Tokens refill at a steady rate. Each request consumes one. Bursts are allowed up to the bucket size, but the long-term average stays controlled. Easy to explain to customers: “You get 100 requests per second with a burst allowance of 200.” For real-time messaging APIs, token bucket made the most sense because the traffic is inherently bursty.

Sliding Window Log

Track every request timestamp in a sorted set. Most precise. Also most expensive. Reserve this for low-volume, high-sensitivity endpoints like authentication or payment.

The Choices That Actually Matter

Identity

Rate limits are only as good as the key behind them. API key or user ID is the right default. IP-based limits are a blunt instrument – shared NATs, VPNs, and corporate proxies mean a single IP can represent thousands of users. In that environment, we key on the subscribe/publish key pair because that maps directly to a customer’s usage tier.

Scope and Tiers

Not every endpoint needs the same policy. Reads are cheap. Writes are expensive. Auth endpoints need aggressive limits regardless of tier.

For paid tiers, the shape of the limit matters more than the raw number. A customer might need 1000 requests per second in a burst but only 10,000 per minute sustained. Separate per-second and per-minute constraints handle this naturally.

Client Experience

This is where most teams cut corners. A 429 response without context is hostile.
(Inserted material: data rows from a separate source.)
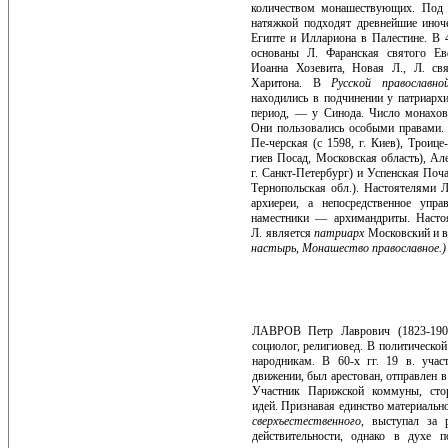
коли­чеством монашествующих. Под э
натяжкой подходят древнейшие иноче
Египте и Иллариона в Палестине. В 
основаны Л. Фаранская святого Ев
Иоанна Хозевита, Новая Л., Л. св
Харитона. В
Русской пра­вослав
находились в подчинении у патриархи
период, — у Сино­да. Число монахов
Они пользо­вались особыми правами.
Пе-черская (с 1598, г. Киев), Троице-
гиев Посад, Московская область), Ал
г. Санкт-Петербург) и Успенская Почае
Тернопольская обл.). Настоятелями 
архиереи, а непосредствен­ное упр
наместники — ар­химандриты. Насто
Л. явля­ется
патриарх
Московский и в
настырь, Монашество православное.)
ЛАВРОВ Петр Лаврович (1823-1900
социолог, религиовед. В политической
народникам. В 60-х гг. 19 в. уча­
движении, был арестован, отправлен в
Участник Па­рижской коммуны, сто
идей. Признавая единство материальн
сверхъестественного,
выступал за 
действительности, однако в духе по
Provide headers:

  • X-RateLimit-Limit: the cap
  • X-RateLimit-Remaining: how much is left
  • X-RateLimit-Reset: when the window resets (Unix timestamp)
  • Retry-After: how long to wait before trying again

Clients that respect these headers will back off correctly. Clients that don’t will hammer you, but at least your limiter is doing its job.

Distributed Consistency

In a multi-region setup, you need shared counters. Redis with atomic INCR and EXPIRE is the standard choice. But what happens when Redis is down?

Fail open on user-facing endpoints. A brief window without rate limiting is better than a hard outage. Fail closed on security-sensitive endpoints – auth, password reset, API key generation. Document these decisions explicitly so the on-call engineer doesn’t have to guess at 3 AM.

Local Fallback

Keep a conservative in-process limiter as a fallback. It won’t be globally accurate, but it will prevent a single node from being overwhelmed if the central store disappears. Short-lived, conservative, and better than nothing.

The Baseline

If you’re starting from zero:

  1. Token bucket for most endpoints, sliding window counter for auth
  2. Key on API key or user ID, never just IP
  3. Return proper rate limit headers on every response
  4. Monitor hit rates by customer tier and endpoint
  5. Fail open for reads, fail closed for auth
  6. Review limits quarterly as traffic patterns shift

Rate limiting is a product feature as much as an infrastructure control. The algorithm is the easy part. The policy – who gets what, when, and what happens at the boundary – is where the real work lives.